Leider ist es auch im deutschen Frauenschach so, dass das Aufkommen finanzieller Mittel über die Spielstärke des Teams und letztendlich über die Endplatzierung entscheidet. Zumeist sind es Einzelpersonen, die sich einbringen, und erlahmt das Interesse am Engagement, bedeutet dies nicht selten auch das Aus des Frauenteams in der 1. Liga.
Unsere Schachgruppe ist in einen großen Verein eingebettet und ein Plus dieser Konstellation ist der „Solidargedanke“ der derzeit 35 Sportabteilungen mit ihren ca. 4200 Mitgliedern des TuRa Harksheide in Norderstedt. Dies führte u. a. auch dazu, dass ein sportlicher Erfolg, was ja zum Beispiel der Aufstieg in die erste Frauenbundesliga ohne Zweifel ist, sehr stark gefördert und unterstützt wird. Somit gab und gibt es kein finanzielles Problem bei TuRa-Schach.
Was gibt es für Herausforderungen für den Haupt- und Schachverein, für die Betreuer und vor allem für die Mädchen selbst? Wo liegen die Stärken, wo die Probleme?
Natürlich ist unser Start in der FBL eine große Herausforderung für unsere Spielerinnen und für TuRa Schach. Eine Stärke ist hier, dass unser Team und wir Trainer/Betreuer die Saison zusammen planen und organisieren. Der Stamm kennt sich schon seit Jahren und hat insbesondere im Jugendbereich schon viele Wettkämpfe erfolgreich gestalten können. Ein Problem werden die beiden sehr weiten Auswärtstermine sein, wo es u. a. gilt mit den Schulen eine Freistellung zu organisieren, um bereits Freitag anreisen zu können. Gerade die Terminstauung Anfang 2017 wird es auch für unsere Studentinnen nicht einfach machen, die Termine mit einzubinden. Allerdings haben wir einen Kader von 14 Mädchen, und so werden wir immer mit einem Team spielen können.
Wie sieht es mit dem Nachwuchs aus? Wird versucht, alle Mädchen in Richtung Bundesliga zu bringen, wie es bereits geschehen ist? Und was ist mit den Jungs?

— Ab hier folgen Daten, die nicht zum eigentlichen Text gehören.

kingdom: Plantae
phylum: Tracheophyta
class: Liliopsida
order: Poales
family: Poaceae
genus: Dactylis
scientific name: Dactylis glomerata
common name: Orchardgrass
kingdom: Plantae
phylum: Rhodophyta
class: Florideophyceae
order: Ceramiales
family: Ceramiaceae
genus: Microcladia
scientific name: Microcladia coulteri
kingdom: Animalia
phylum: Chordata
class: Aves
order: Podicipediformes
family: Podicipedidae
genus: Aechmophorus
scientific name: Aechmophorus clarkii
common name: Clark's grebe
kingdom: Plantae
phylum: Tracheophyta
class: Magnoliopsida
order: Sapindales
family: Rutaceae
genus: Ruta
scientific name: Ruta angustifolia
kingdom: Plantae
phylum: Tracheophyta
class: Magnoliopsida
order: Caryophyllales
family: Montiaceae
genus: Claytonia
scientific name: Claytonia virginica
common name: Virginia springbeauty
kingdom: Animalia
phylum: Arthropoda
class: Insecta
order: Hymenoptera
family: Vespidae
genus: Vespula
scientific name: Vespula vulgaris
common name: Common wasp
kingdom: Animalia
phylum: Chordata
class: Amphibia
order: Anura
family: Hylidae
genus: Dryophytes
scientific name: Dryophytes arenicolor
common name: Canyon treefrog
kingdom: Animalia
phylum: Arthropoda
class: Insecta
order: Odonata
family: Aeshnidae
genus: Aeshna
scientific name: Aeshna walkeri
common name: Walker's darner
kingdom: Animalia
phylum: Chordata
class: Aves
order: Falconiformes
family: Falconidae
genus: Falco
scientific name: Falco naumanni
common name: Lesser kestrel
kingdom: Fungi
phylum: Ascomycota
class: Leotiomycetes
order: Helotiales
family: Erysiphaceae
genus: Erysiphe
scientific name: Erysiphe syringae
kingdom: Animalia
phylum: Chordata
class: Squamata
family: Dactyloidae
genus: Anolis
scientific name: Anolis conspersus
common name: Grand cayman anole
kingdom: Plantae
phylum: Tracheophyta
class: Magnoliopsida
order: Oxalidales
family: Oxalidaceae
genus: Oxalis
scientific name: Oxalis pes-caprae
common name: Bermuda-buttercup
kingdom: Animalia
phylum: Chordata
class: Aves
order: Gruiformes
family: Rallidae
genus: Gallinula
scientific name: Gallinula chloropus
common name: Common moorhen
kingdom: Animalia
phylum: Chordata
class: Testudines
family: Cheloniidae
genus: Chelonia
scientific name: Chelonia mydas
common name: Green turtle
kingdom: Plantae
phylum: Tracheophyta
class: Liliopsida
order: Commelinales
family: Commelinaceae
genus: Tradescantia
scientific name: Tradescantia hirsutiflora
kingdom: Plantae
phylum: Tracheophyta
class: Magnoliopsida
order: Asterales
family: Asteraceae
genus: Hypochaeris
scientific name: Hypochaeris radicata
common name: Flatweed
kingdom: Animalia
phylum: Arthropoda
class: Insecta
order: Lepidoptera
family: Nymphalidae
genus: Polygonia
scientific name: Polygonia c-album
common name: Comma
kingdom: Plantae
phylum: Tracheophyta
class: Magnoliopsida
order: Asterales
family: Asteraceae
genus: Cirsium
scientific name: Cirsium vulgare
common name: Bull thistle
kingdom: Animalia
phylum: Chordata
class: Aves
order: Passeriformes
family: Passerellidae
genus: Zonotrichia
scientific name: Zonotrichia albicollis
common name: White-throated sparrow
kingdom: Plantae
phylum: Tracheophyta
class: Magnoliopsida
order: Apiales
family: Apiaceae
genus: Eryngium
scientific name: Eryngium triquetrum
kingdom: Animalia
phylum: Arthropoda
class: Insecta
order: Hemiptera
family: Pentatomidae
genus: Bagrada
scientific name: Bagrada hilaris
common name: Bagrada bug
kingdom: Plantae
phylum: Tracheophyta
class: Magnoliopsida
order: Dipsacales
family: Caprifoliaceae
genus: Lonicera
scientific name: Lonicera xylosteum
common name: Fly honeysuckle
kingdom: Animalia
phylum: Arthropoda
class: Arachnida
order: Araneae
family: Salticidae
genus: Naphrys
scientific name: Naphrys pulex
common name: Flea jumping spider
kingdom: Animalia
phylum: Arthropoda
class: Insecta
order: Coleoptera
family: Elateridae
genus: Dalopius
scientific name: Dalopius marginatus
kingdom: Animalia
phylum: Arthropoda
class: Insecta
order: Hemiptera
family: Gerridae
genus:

Die Gesamtsituation bei TuRa SCHACH stellt sich aktuell sehr gut dar. Neben dem Aufstieg in die 1. FBL gelang es unserer ersten Jugend ebenfalls, die Jugend-Bundesliga zu erreichen. Wir haben gut funktionierende Trainingsgruppen, verteilt auf die ganze Woche und zusätzlich via Skype. Dennoch wird es nicht so einfach werden, stets neue Spielerinnen aus den eigenen Reihen für die 1. oder 2. Frauen- Bundesliga fit zu machen. Insbesondere im Mädchenschach ist es ein langer Prozess. Es kann also gut sein, dass in einiger Zeit wieder ein kleiner „Einbruch“ folgen könnte, bevor wir wieder ein Team haben welches in der Frauenbundesliga spielen kann.
In den letzten Jahren haben wir weniger zwischen Jungs und Mädchen beim Schach unterschieden, da der Anteil von Jungs und Mädchen fast halbe-halbe ist. So trainieren alle nach Leistungsstand zusammen, spielen zusammen in den Teams der Jugend und im Erwachsenenbereich. Allerdings ist es derzeit in Deutschland noch so, dass es für Mädchen und Frauen etwas leichter ist, in die oberen (Frauen-) Ligen zu kommen. Dies mag dann auch in der Wahrnehmung unseres Vereins ein Grund dafür sein, dass man TuRa Harksheide eher mit Mädchenschach verbindet.
Und wer sind die Trainer? Welche Trainingsarbeit leisten sie?
Neben unserem IM Alexander Bodnar arbeiten wir mit mehreren Trainern unseres Bundeslandes zusammen. So mit den Kadertrainern Wolfgang Krüger (Möllner SV) und Thomas Tannheiser (Lübecker SV). Hinzu kommen die Trainer der Mädchen, die bei uns als Gastspielerinnen aufgestellt sind. Die Trainingsarbeit wird ähnlich sein wie in anderen Vereinen auch, so dass wir hier nichts neu erfunden haben.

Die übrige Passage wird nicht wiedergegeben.